Pruden adds: “Also, I do think it’s really important to give their brains a break from football. When your hobby and your passion becomes your job then it is important to have an escape from that.
“Mental health of young men is something that football, and society as a whole, talks about a lot more. You see a lot of ex players talking about their struggles with transitioning out of the game.
“It doesn’t matter when that time comes, be it getting released at 23 and still needing to earn a living or retiring at 33 after a successful career and being financially set up for life, you have to be mentally ready for that moment. These guys have been defined as footballers for so long and all of a sudden it’s like ‘okay what am I going to do now?’
“If you’ve got another string to your bow then it makes that transition into normal life much easier. They’re not just ‘a footballer’.
“When I first started my role was ‘head of player education and welfare’, but we’ve now appointed a player care officer to take on the welfare side of the job. I think football has realised that pastoral care is more than just a part-time job. It’s not enough to just have the occasional chat about how they’re feeling, there needs to be constant support there.
“There’s a much, much greater emphasis on player well-being, mental health and an awareness of the high pressure they are under and how the uncertainty that surrounds the industry can leave them in a dark place without the right support.”
Pruden concludes: “Don’t get me wrong, boys are coming to us to become footballers. Some of them just aren’t academically inclined. During this lockdown period we’ve set them the task of doing 20 hours education a week. Some are doing it amazingly, some are chipping away and one or two are not doing it at all. Everyone is different. Almost all of them are now achieving better than predicted grades for their B-Tecs though, which is positive.

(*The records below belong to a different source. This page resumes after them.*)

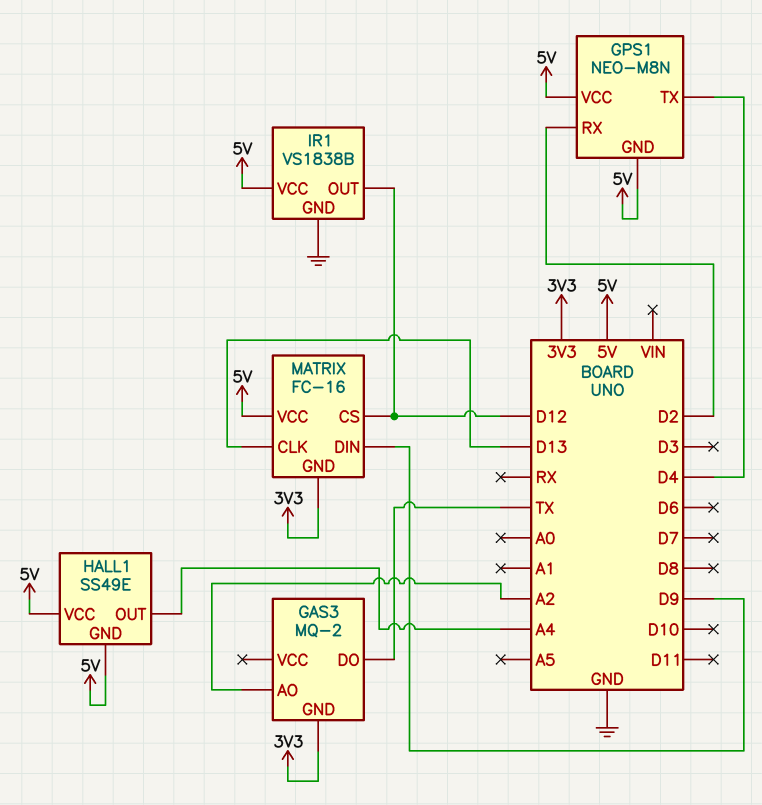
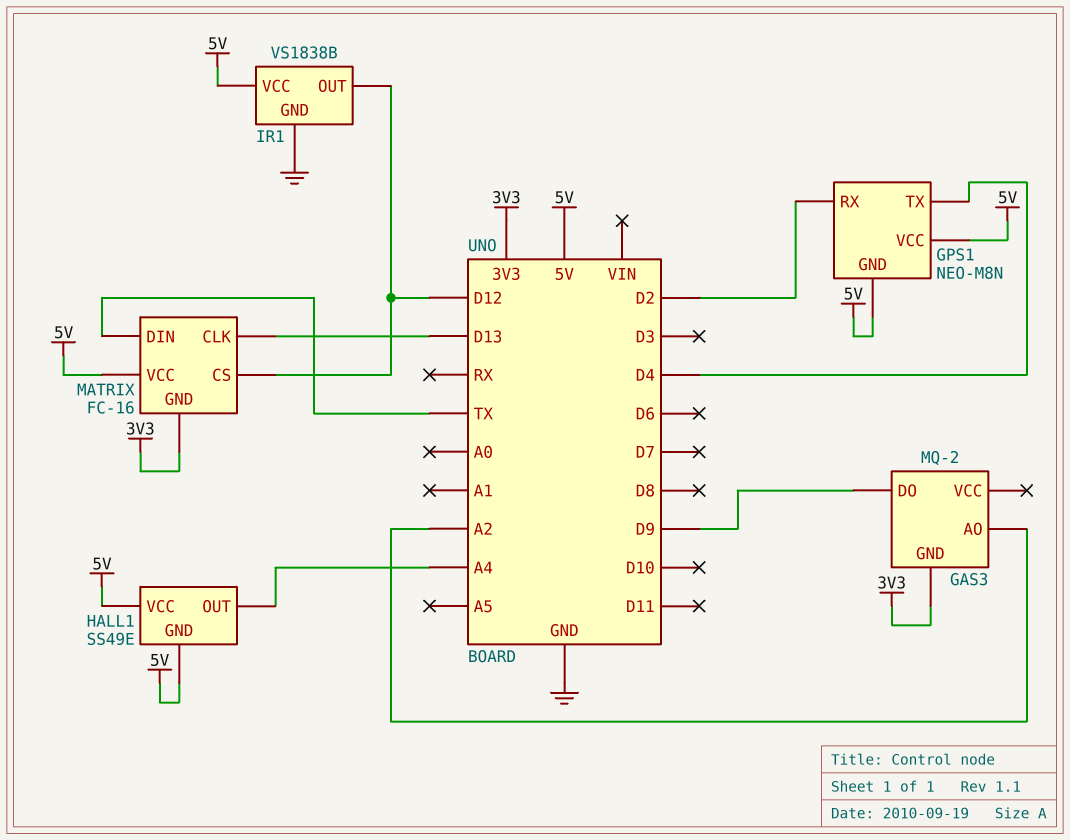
GAS3 pin DO: TX -> D9
MATRIX pin DIN: D9 -> TX

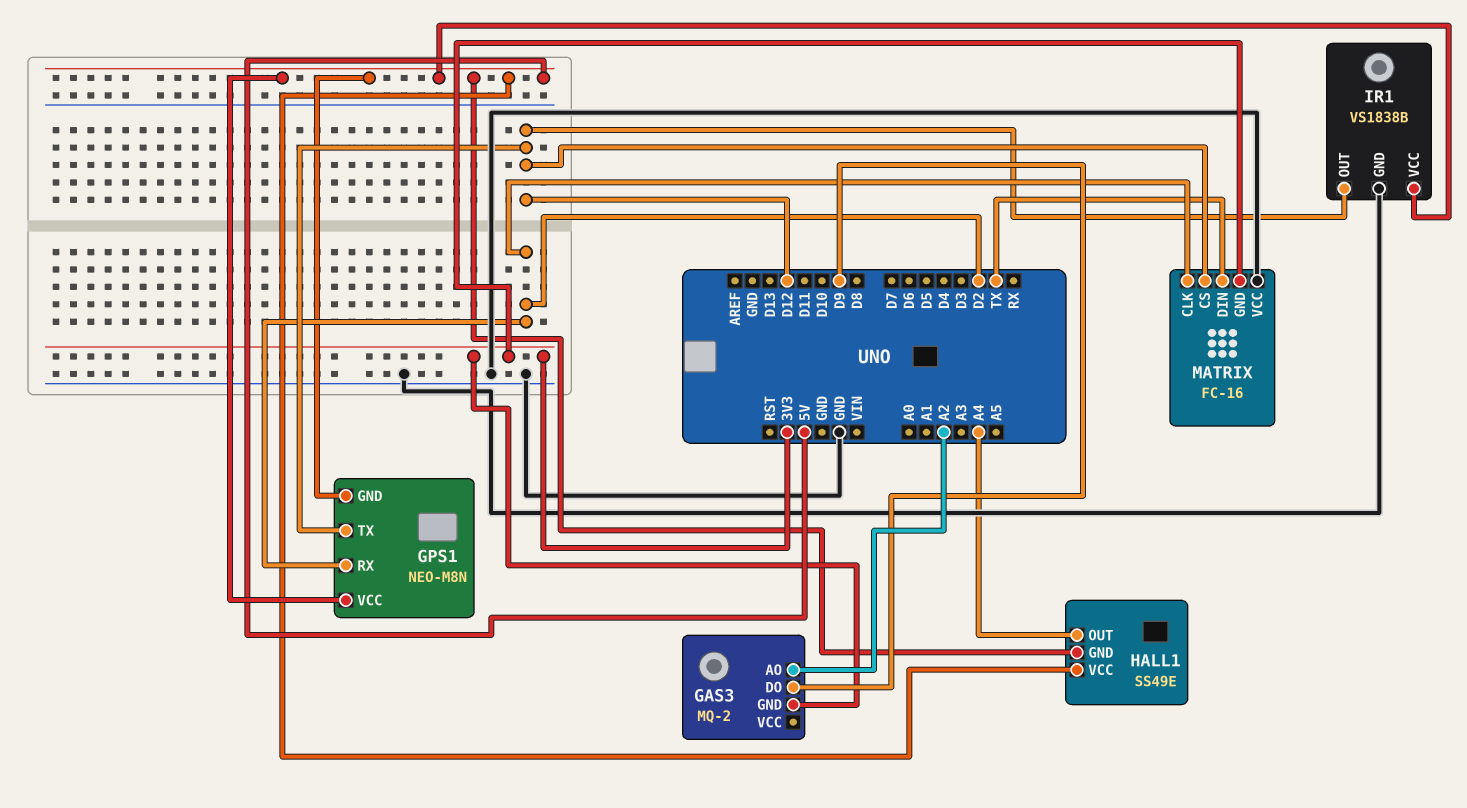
GPS1 pin TX: D4 -> D12
MATRIX pin CLK: D13 -> D2
MATRIX pin VCC: 5V -> GND

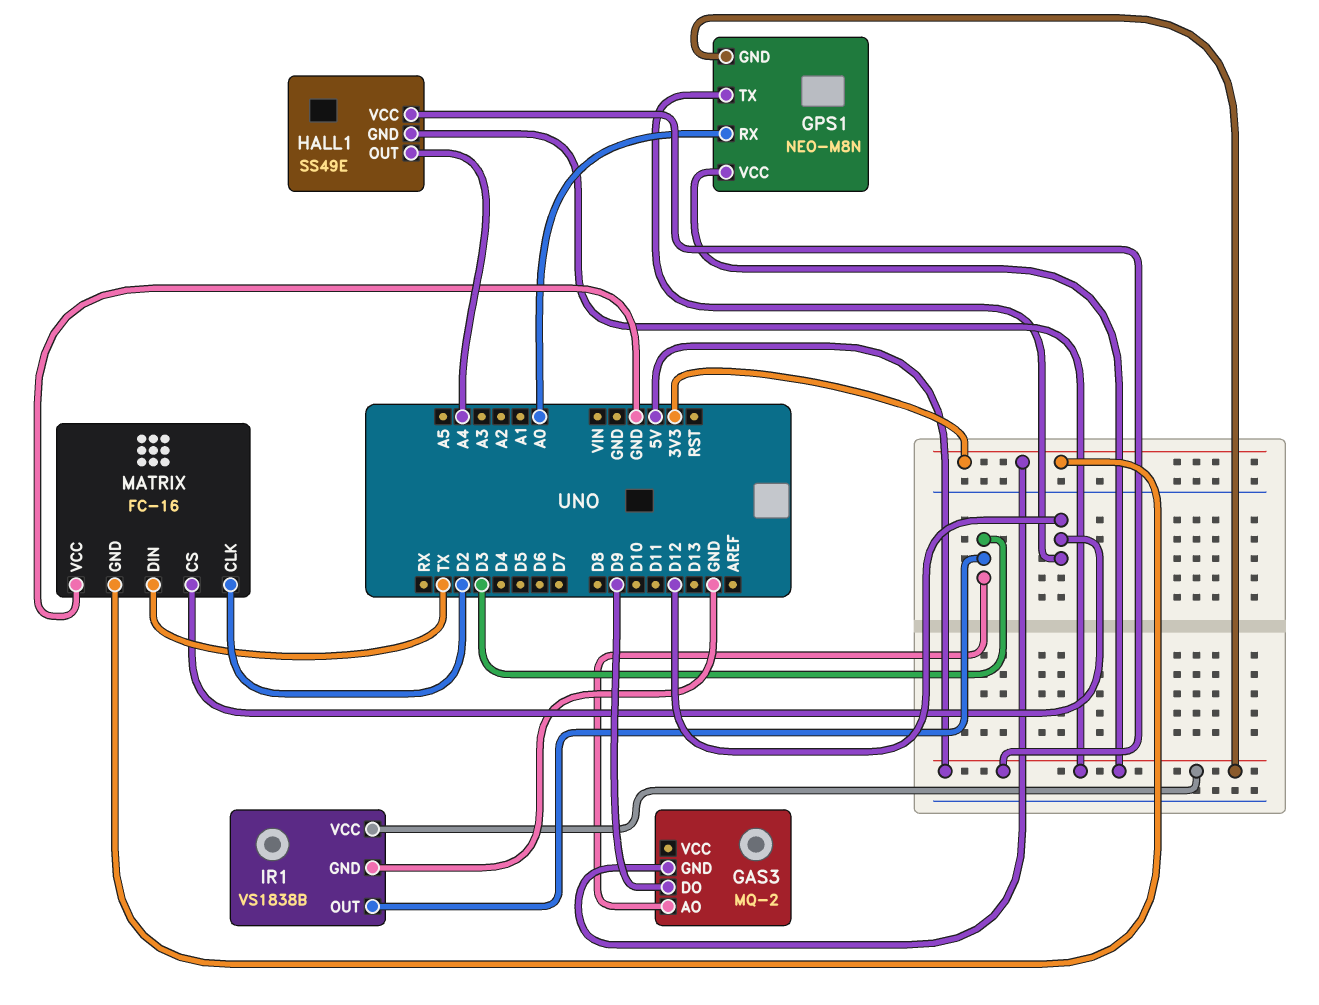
GAS3 pin AO: A2 -> D3
GPS1 pin RX: D2 -> A0
IR1 pin OUT: D12 -> D3

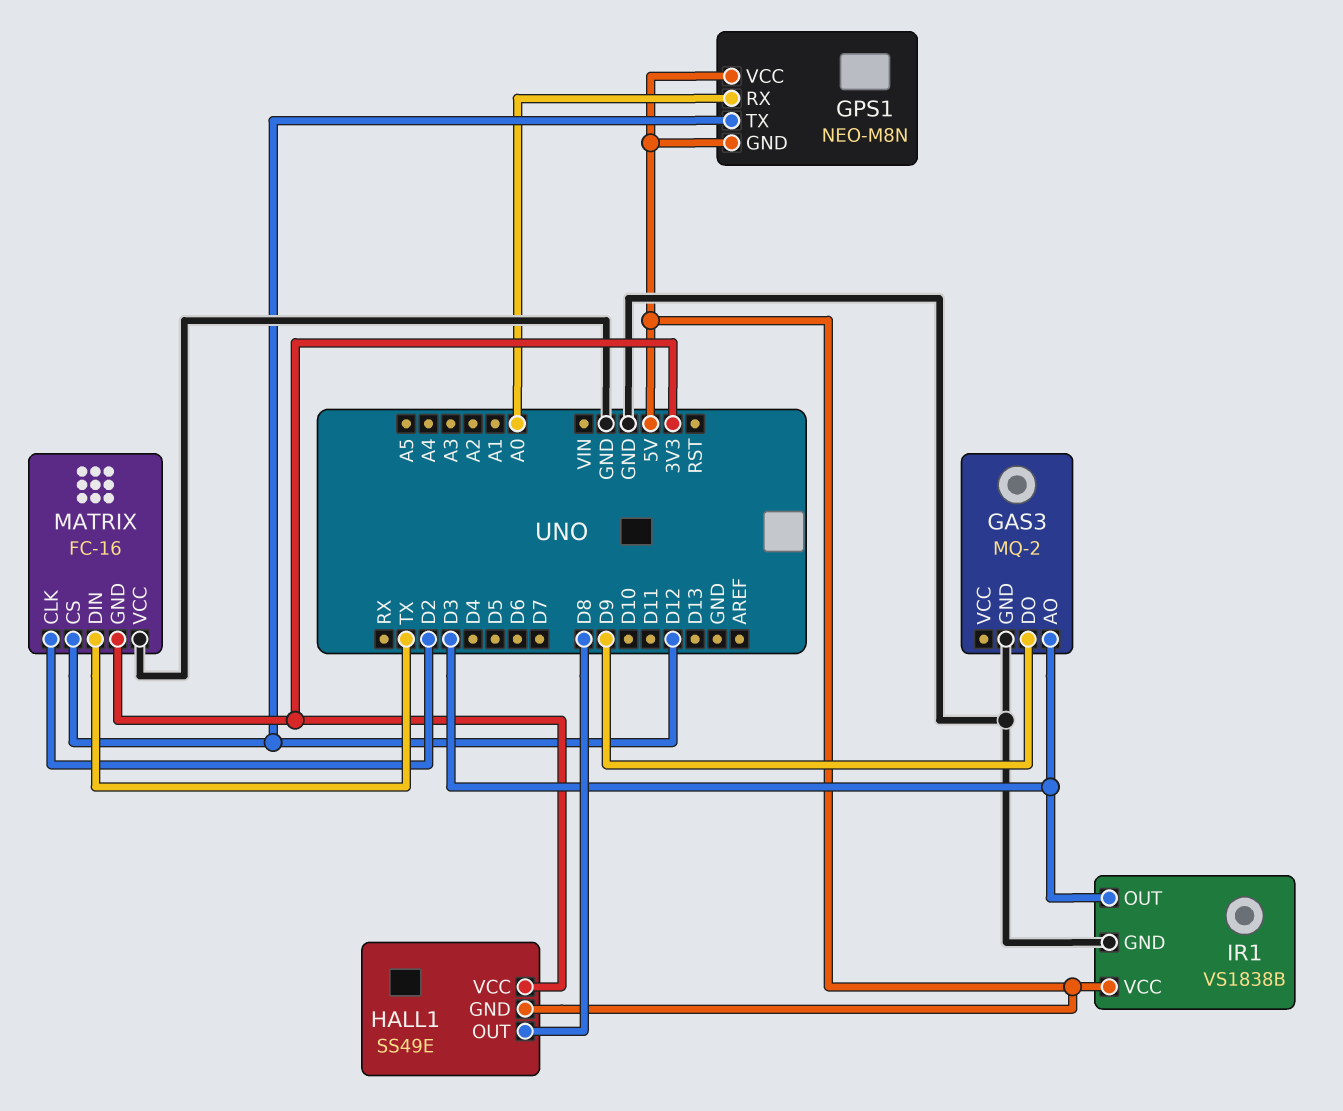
GAS3 pin GND: 3V3 -> GND
HALL1 pin OUT: A4 -> D8
HALL1 pin VCC: 5V -> 3V3

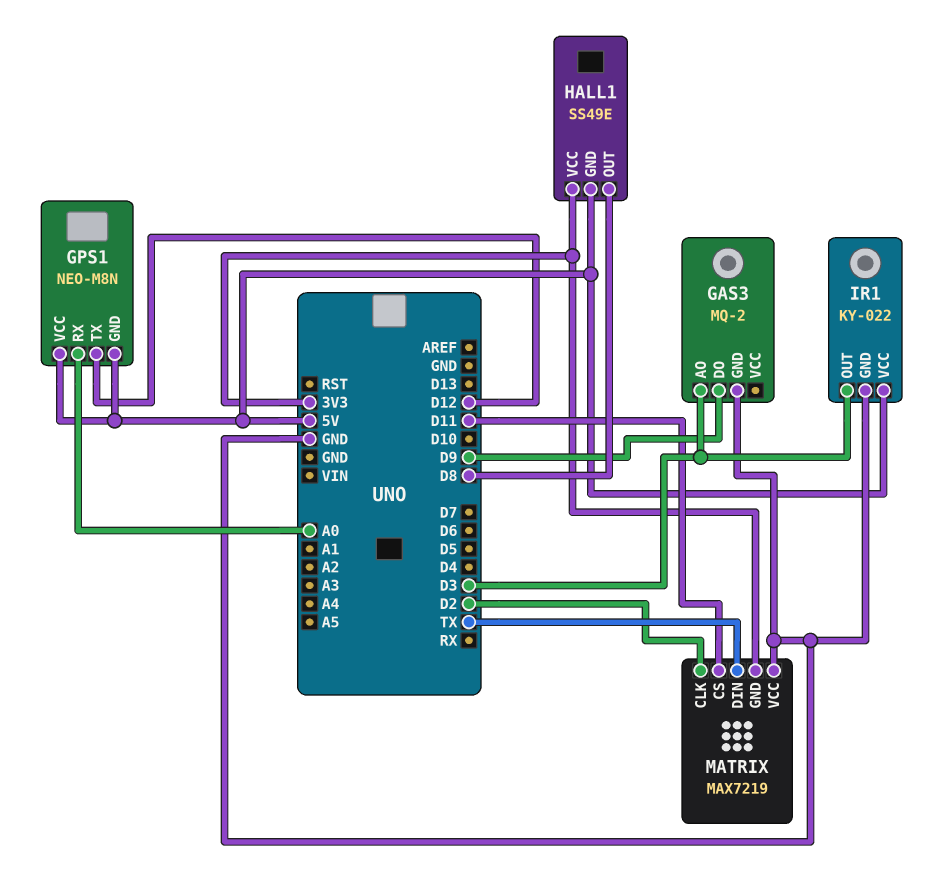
IR1: VS1838B -> KY-022
MATRIX: FC-16 -> MAX7219
MATRIX pin CS: D12 -> D11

“The great thing is there is a lot more recognition across the game, and definitely at Ipswich Town, that education for young players is important.
“Chris Smith is held up as a great example to the young lads. He shows that you can still make it as a professional footballer and do all that additional work.
“It’s now that time of year where boys are being told they are going to be released. Three of ours are going off to America on scholarships, we’ve got others looking at university and one set to do a business apprenticeship. Those incredibly tough conversations about letting lads go are much healthier when they have those options in place.”